* Text excerpt
-------

As chatbots become a growing presence in our lives it’s time for short trip down memory lane to remember all those who have gone before…
Remember Clippy, that smug-looking ‘office assistant’ from the old Microsoft Word, so bad it featured in Time’s 50 Worst Inventions of All Time? Or SmarterChild, equal parts friendly and creepy, a stalwart of millions of instant messaging contact lists in the ’90s and early 2000s? Few would have thought this nightmare could spawn into a burgeoning industry 20 years later, but it’s 2017 and here we are.
The first chatbot actually predates its word-processing and instant-messaging grandchildren; the earliest example appeared in 1966 by the name of ELIZA, created by computer scientist Weizenbaum. It used basic natural language processing to emulate a psychotherapist. While ELIZA managed to pass the Turing Test, it couldn’t contextualise events so feigned understanding, operating from a limited script in its interactions. ELIZA did not live out the 1960s, but would remain a milestone and reference point for natural language processing programmes for the rest of the century.
Next in line has to be the bots emerging around 1988, when IRC (Internet Relay Chat) started. These early chat rooms had their own bots dedicated to making sure there was always activity in the chat, no matter how clunkily automated, so that the server didn’t close down due to inactivity. These bots were the direct descendants of those pioneering, Turing Test passing, bots and certainly paved the way for the AI boom we’re experiencing today.

-------

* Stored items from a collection
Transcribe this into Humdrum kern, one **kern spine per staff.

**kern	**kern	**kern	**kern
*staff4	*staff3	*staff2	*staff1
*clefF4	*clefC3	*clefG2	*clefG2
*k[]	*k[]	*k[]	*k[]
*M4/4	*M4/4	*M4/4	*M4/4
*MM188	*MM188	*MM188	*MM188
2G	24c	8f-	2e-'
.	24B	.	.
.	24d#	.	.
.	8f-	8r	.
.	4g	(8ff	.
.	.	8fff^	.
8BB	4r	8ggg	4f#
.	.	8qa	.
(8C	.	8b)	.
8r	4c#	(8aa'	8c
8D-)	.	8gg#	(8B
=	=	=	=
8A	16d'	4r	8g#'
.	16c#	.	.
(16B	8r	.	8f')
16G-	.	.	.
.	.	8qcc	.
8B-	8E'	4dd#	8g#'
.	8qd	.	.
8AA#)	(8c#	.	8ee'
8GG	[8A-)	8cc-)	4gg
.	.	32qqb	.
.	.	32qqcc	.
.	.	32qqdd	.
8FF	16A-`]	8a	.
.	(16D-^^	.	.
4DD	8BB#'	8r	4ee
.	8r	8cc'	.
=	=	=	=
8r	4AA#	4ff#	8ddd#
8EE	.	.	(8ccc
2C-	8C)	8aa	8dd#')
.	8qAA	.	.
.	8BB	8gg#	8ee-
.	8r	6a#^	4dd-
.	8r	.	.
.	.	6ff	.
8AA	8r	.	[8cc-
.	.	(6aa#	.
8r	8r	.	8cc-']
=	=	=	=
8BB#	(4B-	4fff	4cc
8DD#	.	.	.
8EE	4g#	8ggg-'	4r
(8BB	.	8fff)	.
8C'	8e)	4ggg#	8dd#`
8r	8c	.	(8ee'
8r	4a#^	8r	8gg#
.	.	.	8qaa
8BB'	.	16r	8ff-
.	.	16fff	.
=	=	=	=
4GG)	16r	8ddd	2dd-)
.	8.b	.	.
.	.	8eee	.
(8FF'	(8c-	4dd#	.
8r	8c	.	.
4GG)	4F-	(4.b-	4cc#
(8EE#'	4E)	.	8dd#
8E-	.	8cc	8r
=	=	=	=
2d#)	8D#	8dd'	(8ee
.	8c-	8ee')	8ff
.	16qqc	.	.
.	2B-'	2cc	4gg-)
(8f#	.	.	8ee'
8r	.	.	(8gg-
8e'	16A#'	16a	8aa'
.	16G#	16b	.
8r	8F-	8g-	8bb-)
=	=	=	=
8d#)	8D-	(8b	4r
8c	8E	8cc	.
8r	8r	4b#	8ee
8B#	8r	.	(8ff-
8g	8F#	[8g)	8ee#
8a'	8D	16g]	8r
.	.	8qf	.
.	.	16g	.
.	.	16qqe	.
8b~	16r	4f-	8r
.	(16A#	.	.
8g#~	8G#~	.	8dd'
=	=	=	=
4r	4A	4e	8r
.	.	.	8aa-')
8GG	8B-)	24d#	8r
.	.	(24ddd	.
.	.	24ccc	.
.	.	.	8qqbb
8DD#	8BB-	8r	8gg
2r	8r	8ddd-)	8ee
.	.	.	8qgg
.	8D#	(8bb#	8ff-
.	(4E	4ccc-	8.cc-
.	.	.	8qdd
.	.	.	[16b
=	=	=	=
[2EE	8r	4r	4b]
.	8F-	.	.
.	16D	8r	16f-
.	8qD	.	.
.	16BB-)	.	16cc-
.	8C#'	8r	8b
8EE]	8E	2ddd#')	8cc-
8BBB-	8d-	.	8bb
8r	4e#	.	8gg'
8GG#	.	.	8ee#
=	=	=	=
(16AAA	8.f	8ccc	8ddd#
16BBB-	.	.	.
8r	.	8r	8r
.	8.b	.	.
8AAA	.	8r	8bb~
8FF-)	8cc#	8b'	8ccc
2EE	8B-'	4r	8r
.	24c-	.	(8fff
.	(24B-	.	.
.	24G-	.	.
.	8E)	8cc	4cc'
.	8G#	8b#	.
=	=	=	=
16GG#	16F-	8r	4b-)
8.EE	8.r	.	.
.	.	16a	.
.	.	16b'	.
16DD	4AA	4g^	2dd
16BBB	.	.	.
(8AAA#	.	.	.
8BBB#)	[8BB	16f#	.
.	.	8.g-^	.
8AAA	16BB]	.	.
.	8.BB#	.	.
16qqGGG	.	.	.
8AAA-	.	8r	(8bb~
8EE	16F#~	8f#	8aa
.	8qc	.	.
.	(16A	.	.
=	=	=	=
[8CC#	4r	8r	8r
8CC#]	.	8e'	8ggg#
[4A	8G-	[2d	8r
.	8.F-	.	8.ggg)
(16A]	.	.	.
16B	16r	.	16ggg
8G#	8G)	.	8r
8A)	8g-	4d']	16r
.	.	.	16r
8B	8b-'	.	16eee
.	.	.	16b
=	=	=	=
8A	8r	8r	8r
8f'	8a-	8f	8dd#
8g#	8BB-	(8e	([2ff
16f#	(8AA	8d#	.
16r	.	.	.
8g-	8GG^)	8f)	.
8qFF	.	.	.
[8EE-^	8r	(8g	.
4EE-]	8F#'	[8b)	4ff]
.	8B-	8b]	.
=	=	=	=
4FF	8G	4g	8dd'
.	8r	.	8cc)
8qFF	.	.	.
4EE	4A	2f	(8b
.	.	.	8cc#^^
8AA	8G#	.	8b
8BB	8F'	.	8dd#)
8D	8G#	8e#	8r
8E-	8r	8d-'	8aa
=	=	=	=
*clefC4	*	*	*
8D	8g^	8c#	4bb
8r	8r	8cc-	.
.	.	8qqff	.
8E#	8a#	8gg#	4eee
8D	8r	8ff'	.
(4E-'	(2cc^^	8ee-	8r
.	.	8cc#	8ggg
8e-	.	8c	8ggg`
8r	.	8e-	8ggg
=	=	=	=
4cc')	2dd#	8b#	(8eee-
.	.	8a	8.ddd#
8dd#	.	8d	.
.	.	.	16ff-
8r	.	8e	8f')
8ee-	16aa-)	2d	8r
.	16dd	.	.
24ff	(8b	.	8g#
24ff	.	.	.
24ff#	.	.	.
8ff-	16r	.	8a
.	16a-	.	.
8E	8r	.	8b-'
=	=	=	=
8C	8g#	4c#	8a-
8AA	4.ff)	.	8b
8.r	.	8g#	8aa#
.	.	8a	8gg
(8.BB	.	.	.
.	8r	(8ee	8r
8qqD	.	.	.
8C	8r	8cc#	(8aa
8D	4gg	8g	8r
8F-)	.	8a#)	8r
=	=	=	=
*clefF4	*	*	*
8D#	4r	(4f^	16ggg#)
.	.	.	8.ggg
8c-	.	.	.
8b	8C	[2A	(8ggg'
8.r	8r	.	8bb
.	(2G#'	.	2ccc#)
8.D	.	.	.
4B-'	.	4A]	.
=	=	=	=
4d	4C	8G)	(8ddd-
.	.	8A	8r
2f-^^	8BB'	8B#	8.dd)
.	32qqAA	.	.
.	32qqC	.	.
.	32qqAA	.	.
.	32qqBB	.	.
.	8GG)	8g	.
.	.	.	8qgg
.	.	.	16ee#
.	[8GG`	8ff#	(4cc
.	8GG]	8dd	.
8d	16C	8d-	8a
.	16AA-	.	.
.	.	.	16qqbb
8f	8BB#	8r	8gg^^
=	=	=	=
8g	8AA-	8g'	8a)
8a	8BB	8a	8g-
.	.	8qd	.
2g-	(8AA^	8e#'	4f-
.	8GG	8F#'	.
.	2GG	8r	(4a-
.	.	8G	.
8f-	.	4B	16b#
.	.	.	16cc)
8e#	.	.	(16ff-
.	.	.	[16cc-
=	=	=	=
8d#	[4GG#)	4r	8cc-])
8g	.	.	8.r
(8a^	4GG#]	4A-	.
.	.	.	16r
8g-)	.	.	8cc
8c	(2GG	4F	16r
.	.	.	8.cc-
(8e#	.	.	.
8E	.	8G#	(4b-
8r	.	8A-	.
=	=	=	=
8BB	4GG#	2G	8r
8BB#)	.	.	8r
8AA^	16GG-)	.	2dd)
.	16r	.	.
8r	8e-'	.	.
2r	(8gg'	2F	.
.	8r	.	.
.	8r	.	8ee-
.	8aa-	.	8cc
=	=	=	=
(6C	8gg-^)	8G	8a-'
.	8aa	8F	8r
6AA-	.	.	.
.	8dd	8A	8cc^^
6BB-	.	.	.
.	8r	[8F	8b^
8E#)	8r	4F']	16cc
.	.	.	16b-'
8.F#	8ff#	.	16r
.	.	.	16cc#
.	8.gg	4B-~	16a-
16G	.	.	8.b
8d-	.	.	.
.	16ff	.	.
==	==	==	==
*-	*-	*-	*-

-------

* Problem to solve
Render the following sentence from the chatbot history text into Spanish: "The first chatbot actually predates its word-processing and instant-messaging grandchildren; the earliest example appeared in 1966 by the name of ELIZA, created by computer scientist Weizenbaum."

* Solution to this exercise
En realidad, el primer chatbot es anterior a sus nietos de procesamiento de textos y mensajería instantánea; el primer ejemplo apareció en 1966 con el nombre de ELIZA, creado por el informático Weizenbaum.